Ngāti Whātua Ōrakei deputy chair Ngarimu Blair says the court decision is pleasing but unfortunate. Photo / Dean Purcell
Ngāti Whātua Ōrākei have welcomed the judgment of Justice Palmer delivered at the Auckland High Court last Friday.
Deputy chair Ngarimu Blair said the central Auckland based hapū was pleased with the judgment which included Justice Palmer declaring Ngāti Whātua Ōrākei the mana whenua and ahi kā of central Auckland, according to their tikanga and historical tribal narrative and tradition.
Ahi kā is one of the traditional means to establish mana whenua (authority over land).
Justice Palmer also declared that Marutūāhu, Te Ākitai Waiohua and Ngāi Tai ki Tāmaki, who were defendants in the case, did not agree that Ngāti Whātua Ōrākei are the mana whenua and ahi kā of central Auckland but stopped well short of providing legal declaratory relief for the defendants and interested parties.
Ngāti Whātua Ōrākei are also grateful that Justice Palmer noted that the tikanga of Ngāti Whātua Ōrākei is not an “outlier” among Māori. Blair says this is a polite way of saying the tikanga of Marutūāhu, Te Ākitai Waiohua and Ngāi Tai ki Tāmaki is the outlier and inconsistent with Māoridom generally.
“It is frustrating to have had to seek this declaration in a court of law. However, failings in the Crown Treaty settlement negotiations process forced Ngāti Whātua Ōrākei to take legal action to force the Crown and others to confirm what 99.9 per cent of fair-minded Aucklanders and Māoridom already know: we alone are the tangata whenua of central Auckland.”
He said it has become increasingly nonsensical to try to claim there are 19 “mana whenua” of equal status in Auckland, especially when many of those iwi are not even based in Tamaki Makaurau.
“This is the only city in this country where Crown failings have fed this unnatural lumping together of so many iwi, and a failure to acknowledge those who have and continue to have continuous connection to and occupation of a rohe. This has soured formerly strong and respectful relationships, and pitted iwi against iwi, Māori against Māori.”
Justice Palmer confirmed his judgment last week following his preliminary judgment in April 2022.
Blair said it is no surprise the three other iwi refuse to recognise the status of Ngāti Whātua Ōrākei and continue to try to maintain the pretence of them being “cultural equals” to the hapū in the central isthmus.
“I feel for their home people as their leaders have, through great cost to their people, argued for something that seeks in a highly Pākehā setting to change a fundamental Māori custom of all iwi across New Zealand. It is obvious to us they have compromised their own tikanga to establish a presence in our rohe and the central Auckland economy. If they want access, it is customary to ask and acknowledge us as the home people. It’s as simple as that.

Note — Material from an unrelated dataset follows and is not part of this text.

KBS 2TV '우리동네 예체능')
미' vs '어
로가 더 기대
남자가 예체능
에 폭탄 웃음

“I want to also acknowledge that through the devastations that have afflicted our city in recent years. From unprecedented flooding to Covid-19, it has been those who are ahi kā and who live in central Auckland who have rallied together, held karakia and hui to do what we can to help each other and others across our community. Not those based in Thames or Hamilton.”

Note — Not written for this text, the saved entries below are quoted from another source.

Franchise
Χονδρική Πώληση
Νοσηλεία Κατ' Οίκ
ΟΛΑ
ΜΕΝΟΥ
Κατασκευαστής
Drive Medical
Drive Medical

Blair said the hapū has already appealed parts of the April 2022 decision particularly where the Crown has escaped consequences for its actions and will consider further appeals of this latest decision.
Justice Palmer made no declarations in relation to the conduct of the Crown’s actions being unlawful in its implementation of its cross-claims policies. Blair says this is frustrating given how severely the Judge admonished the Crown and its actions in his findings.
Blair says ultimately this case is about the Crown undermining the mana of Ngāti Whātua Ōrākei through using its customary lands to settle the claims of iwi who are clearly from other parts of Aotearoa.
“We will continue to pursue the Crown and hold it to account. It gave an apology to us in 2011 and acknowledged our tikanga but has since walked back on the words of that apology in its actions and dealings with others who have tried to plant a beachhead on our whenua and harbours.
“We don’t think that is right and have appealed to the Court of Appeal to hold it accountable. As we said in the High Court hearing: ‘words matter’.”